WHAT TO PRODUCE — Please copy every line of the data in which the string "election" appears.

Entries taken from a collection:
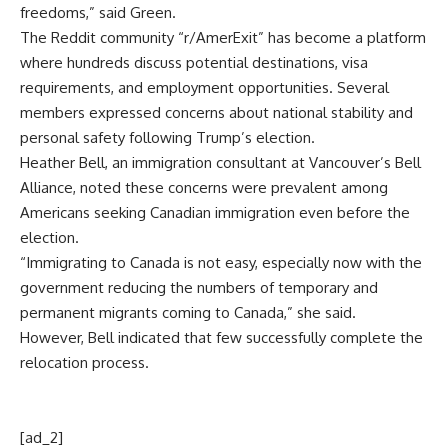
freedoms,” said Green.
The Reddit community “r/AmerExit” has become a platform
where hundreds discuss potential destinations, visa
requirements, and employment opportunities. Several
members expressed concerns about national stability and
personal safety following Trump’s election.
Heather Bell, an immigration consultant at Vancouver’s Bell
Alliance, noted these concerns were prevalent among
Americans seeking Canadian immigration even before the
election.
“Immigrating to Canada is not easy, especially now with the
government reducing the numbers of temporary and
permanent migrants coming to Canada,” she said.
However, Bell indicated that few successfully complete the
relocation process.
[ad_2]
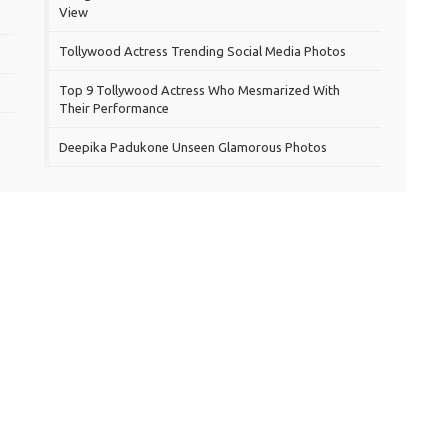
View
Tollywood Actress Trending Social Media Photos
Top 9 Tollywood Actress Who Mesmarized With
Their Performance
Deepika Padukone Unseen Glamorous Photos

YOUR SOLUTION —
personal safety following Trump’s election.
election.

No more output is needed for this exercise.